• **Input material**:

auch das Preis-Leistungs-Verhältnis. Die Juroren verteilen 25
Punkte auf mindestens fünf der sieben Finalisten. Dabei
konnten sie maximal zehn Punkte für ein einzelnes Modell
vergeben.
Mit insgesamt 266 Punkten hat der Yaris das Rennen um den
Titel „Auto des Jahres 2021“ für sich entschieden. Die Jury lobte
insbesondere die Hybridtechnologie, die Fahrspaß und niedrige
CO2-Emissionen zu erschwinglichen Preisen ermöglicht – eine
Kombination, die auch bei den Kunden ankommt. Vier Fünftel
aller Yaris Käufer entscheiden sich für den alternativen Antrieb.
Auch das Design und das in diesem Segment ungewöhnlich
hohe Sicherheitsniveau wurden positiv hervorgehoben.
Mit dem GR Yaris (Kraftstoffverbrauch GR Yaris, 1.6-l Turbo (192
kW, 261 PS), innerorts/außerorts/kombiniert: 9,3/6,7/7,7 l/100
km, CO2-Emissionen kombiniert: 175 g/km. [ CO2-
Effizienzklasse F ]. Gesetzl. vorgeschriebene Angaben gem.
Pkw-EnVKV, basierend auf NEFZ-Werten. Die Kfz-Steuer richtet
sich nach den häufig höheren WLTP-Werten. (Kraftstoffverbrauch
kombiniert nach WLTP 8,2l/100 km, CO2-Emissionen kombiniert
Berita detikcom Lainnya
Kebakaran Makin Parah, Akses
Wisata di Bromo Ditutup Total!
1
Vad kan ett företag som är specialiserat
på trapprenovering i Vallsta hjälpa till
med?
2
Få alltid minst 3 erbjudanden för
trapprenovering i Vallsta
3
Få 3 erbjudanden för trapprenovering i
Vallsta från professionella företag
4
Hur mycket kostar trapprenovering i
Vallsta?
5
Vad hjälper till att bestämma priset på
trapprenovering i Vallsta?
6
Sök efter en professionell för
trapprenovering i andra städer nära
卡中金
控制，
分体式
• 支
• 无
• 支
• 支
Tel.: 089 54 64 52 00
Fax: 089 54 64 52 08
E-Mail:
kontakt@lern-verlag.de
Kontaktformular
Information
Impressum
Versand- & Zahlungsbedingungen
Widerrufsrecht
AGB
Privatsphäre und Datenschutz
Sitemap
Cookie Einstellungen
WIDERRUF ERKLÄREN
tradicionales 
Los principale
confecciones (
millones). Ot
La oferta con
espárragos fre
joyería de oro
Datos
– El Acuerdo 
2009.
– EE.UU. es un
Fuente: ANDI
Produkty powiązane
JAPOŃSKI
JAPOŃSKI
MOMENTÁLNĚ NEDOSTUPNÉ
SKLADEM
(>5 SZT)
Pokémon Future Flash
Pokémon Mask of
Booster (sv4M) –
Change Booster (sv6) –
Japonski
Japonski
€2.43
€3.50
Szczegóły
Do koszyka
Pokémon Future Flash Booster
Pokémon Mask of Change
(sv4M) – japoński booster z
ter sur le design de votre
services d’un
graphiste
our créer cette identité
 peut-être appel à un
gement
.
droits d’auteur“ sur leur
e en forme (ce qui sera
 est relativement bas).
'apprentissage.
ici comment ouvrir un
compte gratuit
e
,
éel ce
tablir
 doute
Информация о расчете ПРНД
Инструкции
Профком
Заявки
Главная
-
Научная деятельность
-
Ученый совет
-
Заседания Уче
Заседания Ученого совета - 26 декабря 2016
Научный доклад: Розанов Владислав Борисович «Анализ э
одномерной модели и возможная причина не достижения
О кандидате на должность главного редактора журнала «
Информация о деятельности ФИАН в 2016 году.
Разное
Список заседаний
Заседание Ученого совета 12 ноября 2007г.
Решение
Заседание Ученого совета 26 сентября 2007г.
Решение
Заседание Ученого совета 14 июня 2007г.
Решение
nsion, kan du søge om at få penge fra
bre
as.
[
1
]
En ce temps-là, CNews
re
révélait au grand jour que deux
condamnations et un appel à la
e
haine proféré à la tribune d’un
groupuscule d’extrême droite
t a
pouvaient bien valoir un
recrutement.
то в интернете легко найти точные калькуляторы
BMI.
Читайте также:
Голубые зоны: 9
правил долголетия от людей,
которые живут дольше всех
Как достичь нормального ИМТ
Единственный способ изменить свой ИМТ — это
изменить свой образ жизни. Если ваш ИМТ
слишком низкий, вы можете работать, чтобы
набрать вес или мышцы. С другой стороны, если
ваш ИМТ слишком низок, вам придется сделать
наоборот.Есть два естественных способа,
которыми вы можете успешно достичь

• **Your task**: Would you output the entire listing exactly as written?

• **Solution below**:
auch das Preis-Leistungs-Verhältnis. Die Juroren verteilen 25
Punkte auf mindestens fünf der sieben Finalisten. Dabei
konnten sie maximal zehn Punkte für ein einzelnes Modell
vergeben.
Mit insgesamt 266 Punkten hat der Yaris das Rennen um den
Titel „Auto des Jahres 2021“ für sich entschieden. Die Jury lobte
insbesondere die Hybridtechnologie, die Fahrspaß und niedrige
CO2-Emissionen zu erschwinglichen Preisen ermöglicht – eine
Kombination, die auch bei den Kunden ankommt. Vier Fünftel
aller Yaris Käufer entscheiden sich für den alternativen Antrieb.
Auch das Design und das in diesem Segment ungewöhnlich
hohe Sicherheitsniveau wurden positiv hervorgehoben.
Mit dem GR Yaris (Kraftstoffverbrauch GR Yaris, 1.6-l Turbo (192
kW, 261 PS), innerorts/außerorts/kombiniert: 9,3/6,7/7,7 l/100
km, CO2-Emissionen kombiniert: 175 g/km. [ CO2-
Effizienzklasse F ]. Gesetzl. vorgeschriebene Angaben gem.
Pkw-EnVKV, basierend auf NEFZ-Werten. Die Kfz-Steuer richtet
sich nach den häufig höheren WLTP-Werten. (Kraftstoffverbrauch
kombiniert nach WLTP 8,2l/100 km, CO2-Emissionen kombiniert
Berita detikcom Lainnya
Kebakaran Makin Parah, Akses
Wisata di Bromo Ditutup Total!
1
Vad kan ett företag som är specialiserat
på trapprenovering i Vallsta hjälpa till
med?
2
Få alltid minst 3 erbjudanden för
trapprenovering i Vallsta
3
Få 3 erbjudanden för trapprenovering i
Vallsta från professionella företag
4
Hur mycket kostar trapprenovering i
Vallsta?
5
Vad hjälper till att bestämma priset på
trapprenovering i Vallsta?
6
Sök efter en professionell för
trapprenovering i andra städer nära
卡中金
控制，
分体式
• 支
• 无
• 支
• 支
Tel.: 089 54 64 52 00
Fax: 089 54 64 52 08
E-Mail:
kontakt@lern-verlag.de
Kontaktformular
Information
Impressum
Versand- & Zahlungsbedingungen
Widerrufsrecht
AGB
Privatsphäre und Datenschutz
Sitemap
Cookie Einstellungen
WIDERRUF ERKLÄREN
tradicionales 
Los principale
confecciones (
millones). Ot
La oferta con
espárragos fre
joyería de oro
Datos
– El Acuerdo 
2009.
– EE.UU. es un
Fuente: ANDI
Produkty powiązane
JAPOŃSKI
JAPOŃSKI
MOMENTÁLNĚ NEDOSTUPNÉ
SKLADEM
(>5 SZT)
Pokémon Future Flash
Pokémon Mask of
Booster (sv4M) –
Change Booster (sv6) –
Japonski
Japonski
€2.43
€3.50
Szczegóły
Do koszyka
Pokémon Future Flash Booster
Pokémon Mask of Change
(sv4M) – japoński booster z
ter sur le design de votre
services d’un
graphiste
our créer cette identité
 peut-être appel à un
gement
.
droits d’auteur“ sur leur
e en forme (ce qui sera
 est relativement bas).
'apprentissage.
ici comment ouvrir un
compte gratuit
e
,
éel ce
tablir
 doute
Информация о расчете ПРНД
Инструкции
Профком
Заявки
Главная
-
Научная деятельность
-
Ученый совет
-
Заседания Уче
Заседания Ученого совета - 26 декабря 2016
Научный доклад: Розанов Владислав Борисович «Анализ э
одномерной модели и возможная причина не достижения
О кандидате на должность главного редактора журнала «
Информация о деятельности ФИАН в 2016 году.
Разное
Список заседаний
Заседание Ученого совета 12 ноября 2007г.
Решение
Заседание Ученого совета 26 сентября 2007г.
Решение
Заседание Ученого совета 14 июня 2007г.
Решение
nsion, kan du søge om at få penge fra
bre
as.
[
1
]
En ce temps-là, CNews
re
révélait au grand jour que deux
condamnations et un appel à la
e
haine proféré à la tribune d’un
groupuscule d’extrême droite
t a
pouvaient bien valoir un
recrutement.
то в интернете легко найти точные калькуляторы
BMI.
Читайте также:
Голубые зоны: 9
правил долголетия от людей,
которые живут дольше всех
Как достичь нормального ИМТ
Единственный способ изменить свой ИМТ — это
изменить свой образ жизни. Если ваш ИМТ
слишком низкий, вы можете работать, чтобы
набрать вес или мышцы. С другой стороны, если
ваш ИМТ слишком низок, вам придется сделать
наоборот.Есть два естественных способа,
которыми вы можете успешно достичь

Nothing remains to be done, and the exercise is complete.